There is so, so much I loved in the middle section of this book. The writing is beautiful. The relationships between Tirza and her family are perfectly rendered: complex, loving, loyal even in the absence of understanding. I adored the bond between Tirza and her four siblings, and the way that Tirza’s muteness was just a fact to them, not something that made them think of her as helpless or less than the rest of them. The magic system is the best kind of soft magic - you never really know what it can do, because it’s not the kind of magic that can be pinned down with rules, and even the characters relying on it don’t fully understand it or what it will ask of them. I gasped out loud when I realized the big twist to the magic, something that had been right in front of me the whole time but cleverly hidden in the story so that I didn’t see it until the author wanted me to. There is a deep sense of danger and dread underlying everything that happens. The atmosphere in this thing - the creeping sense of inevitability as tragedies and “accidents” pile up, the growing awareness that our heroes and heroines are pawns of forces beyond them. The way the natural world of Castle Ocean, with its cliffs and beaches and architecture that seems to be alive in some way, is another character in the story. The POV work is brilliant; the story shifts between multiple characters, not only Tirza, her family and some of their people, but also some of the Imperials who have come to try to seize Castle Ocean for their Emperor and his world of order, and it’s striking to watch the breakdown in those characters’ views as their belief in a world that makes sense crumbles in the face of Castle Ocean’s weirdness. You also become aware that there are characters who are hiding their knowledge from you, and again, that’s done in a way that feels natural, not manipulative.

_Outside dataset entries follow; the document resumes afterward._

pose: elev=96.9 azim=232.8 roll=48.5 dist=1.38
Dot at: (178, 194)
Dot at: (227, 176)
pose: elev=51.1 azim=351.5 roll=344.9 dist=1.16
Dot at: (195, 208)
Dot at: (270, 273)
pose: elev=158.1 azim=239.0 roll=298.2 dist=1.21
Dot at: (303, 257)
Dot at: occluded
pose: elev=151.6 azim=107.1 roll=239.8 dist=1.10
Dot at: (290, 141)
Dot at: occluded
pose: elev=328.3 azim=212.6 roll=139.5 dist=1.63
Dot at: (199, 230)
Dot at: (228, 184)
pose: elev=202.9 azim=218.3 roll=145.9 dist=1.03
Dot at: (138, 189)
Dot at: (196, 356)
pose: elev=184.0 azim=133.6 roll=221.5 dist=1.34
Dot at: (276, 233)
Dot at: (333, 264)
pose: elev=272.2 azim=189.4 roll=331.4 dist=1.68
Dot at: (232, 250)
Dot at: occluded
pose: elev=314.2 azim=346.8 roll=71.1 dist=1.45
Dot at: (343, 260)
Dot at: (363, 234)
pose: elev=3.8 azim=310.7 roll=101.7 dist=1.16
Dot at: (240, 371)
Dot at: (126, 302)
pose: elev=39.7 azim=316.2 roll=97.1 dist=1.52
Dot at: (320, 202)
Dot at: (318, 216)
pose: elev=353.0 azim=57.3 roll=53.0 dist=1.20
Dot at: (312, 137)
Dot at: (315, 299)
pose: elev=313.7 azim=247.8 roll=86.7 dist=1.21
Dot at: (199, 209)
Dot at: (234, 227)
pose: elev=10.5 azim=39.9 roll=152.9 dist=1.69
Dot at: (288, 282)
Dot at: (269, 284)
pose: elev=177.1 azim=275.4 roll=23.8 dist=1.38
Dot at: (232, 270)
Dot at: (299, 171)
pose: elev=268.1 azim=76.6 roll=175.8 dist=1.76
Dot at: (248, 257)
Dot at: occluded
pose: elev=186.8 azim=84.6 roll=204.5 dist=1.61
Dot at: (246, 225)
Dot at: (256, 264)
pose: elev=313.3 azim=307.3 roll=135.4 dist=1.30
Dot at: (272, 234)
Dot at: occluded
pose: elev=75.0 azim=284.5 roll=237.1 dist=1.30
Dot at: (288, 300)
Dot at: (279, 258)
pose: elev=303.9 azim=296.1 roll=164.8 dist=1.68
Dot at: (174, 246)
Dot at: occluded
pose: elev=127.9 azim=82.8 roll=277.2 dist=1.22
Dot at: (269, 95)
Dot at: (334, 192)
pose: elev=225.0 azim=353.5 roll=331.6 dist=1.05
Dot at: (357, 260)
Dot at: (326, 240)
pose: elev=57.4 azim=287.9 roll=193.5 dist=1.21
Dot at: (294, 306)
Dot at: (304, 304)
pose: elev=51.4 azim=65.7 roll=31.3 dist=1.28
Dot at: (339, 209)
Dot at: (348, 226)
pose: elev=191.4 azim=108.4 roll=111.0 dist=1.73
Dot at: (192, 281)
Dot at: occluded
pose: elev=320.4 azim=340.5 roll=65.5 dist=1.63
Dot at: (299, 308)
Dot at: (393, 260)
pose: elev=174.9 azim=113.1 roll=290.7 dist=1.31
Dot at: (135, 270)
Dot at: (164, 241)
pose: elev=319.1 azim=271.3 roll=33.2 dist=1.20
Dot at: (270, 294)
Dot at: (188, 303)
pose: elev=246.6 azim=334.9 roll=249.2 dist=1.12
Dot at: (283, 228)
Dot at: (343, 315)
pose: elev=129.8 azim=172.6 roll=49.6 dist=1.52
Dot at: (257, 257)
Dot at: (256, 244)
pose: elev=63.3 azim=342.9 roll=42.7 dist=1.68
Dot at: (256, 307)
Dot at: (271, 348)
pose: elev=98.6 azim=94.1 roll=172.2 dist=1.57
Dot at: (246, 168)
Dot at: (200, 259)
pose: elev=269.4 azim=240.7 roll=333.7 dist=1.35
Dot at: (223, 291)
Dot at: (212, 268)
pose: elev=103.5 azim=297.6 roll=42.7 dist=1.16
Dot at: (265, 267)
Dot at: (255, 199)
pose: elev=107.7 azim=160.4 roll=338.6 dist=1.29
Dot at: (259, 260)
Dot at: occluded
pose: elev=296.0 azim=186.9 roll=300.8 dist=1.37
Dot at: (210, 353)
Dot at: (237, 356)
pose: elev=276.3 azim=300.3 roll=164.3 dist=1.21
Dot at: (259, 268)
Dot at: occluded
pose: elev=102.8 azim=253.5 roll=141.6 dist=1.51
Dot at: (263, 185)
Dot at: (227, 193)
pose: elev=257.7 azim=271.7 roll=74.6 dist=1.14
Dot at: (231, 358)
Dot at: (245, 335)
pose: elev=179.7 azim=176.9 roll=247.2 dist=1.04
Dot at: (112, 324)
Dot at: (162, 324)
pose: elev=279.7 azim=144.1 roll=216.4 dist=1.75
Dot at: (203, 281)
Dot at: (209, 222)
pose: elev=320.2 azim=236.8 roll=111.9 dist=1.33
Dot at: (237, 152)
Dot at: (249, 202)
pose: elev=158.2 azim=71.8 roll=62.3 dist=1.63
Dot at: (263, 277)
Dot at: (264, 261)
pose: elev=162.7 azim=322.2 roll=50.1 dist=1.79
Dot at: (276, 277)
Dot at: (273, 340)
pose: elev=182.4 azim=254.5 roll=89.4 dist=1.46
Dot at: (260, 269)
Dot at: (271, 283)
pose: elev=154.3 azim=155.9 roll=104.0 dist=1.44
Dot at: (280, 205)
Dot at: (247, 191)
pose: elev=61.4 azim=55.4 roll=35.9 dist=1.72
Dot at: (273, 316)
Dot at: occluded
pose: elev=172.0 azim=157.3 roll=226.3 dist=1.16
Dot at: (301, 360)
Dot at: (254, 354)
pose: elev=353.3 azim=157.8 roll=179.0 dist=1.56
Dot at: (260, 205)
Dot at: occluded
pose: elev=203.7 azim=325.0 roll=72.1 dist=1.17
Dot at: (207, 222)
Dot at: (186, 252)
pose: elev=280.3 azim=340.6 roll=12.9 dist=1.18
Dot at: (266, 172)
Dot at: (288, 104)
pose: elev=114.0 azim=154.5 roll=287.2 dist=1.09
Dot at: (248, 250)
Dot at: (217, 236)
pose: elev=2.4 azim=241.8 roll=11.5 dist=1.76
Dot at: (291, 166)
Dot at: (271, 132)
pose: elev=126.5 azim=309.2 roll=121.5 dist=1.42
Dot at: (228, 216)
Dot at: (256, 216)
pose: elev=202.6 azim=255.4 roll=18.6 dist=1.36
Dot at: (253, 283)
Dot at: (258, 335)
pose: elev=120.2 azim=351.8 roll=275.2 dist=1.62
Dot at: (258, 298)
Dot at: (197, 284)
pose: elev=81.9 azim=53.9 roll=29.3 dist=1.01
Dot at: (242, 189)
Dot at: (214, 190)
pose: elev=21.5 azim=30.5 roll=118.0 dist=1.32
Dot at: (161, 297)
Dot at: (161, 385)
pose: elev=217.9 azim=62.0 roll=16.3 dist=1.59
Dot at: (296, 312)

But then you get to the ending and… I didn’t expect every loose thread to be tied up because that’s not the kind of book this is. A big theme is that these characters don’t really understand much about their home or their heritage, so of course there would be mysteries that remained when the story was done. But I expected some of the many hints at bigger forces at work to pay off. Instead, the story ended incredibly abruptly and without really resolving much except maybe one or two character arcs.
The frustrating ending definitely brought this book down for me, but not so much that I don’t want to immediately read everything else Cecelia Holland has written.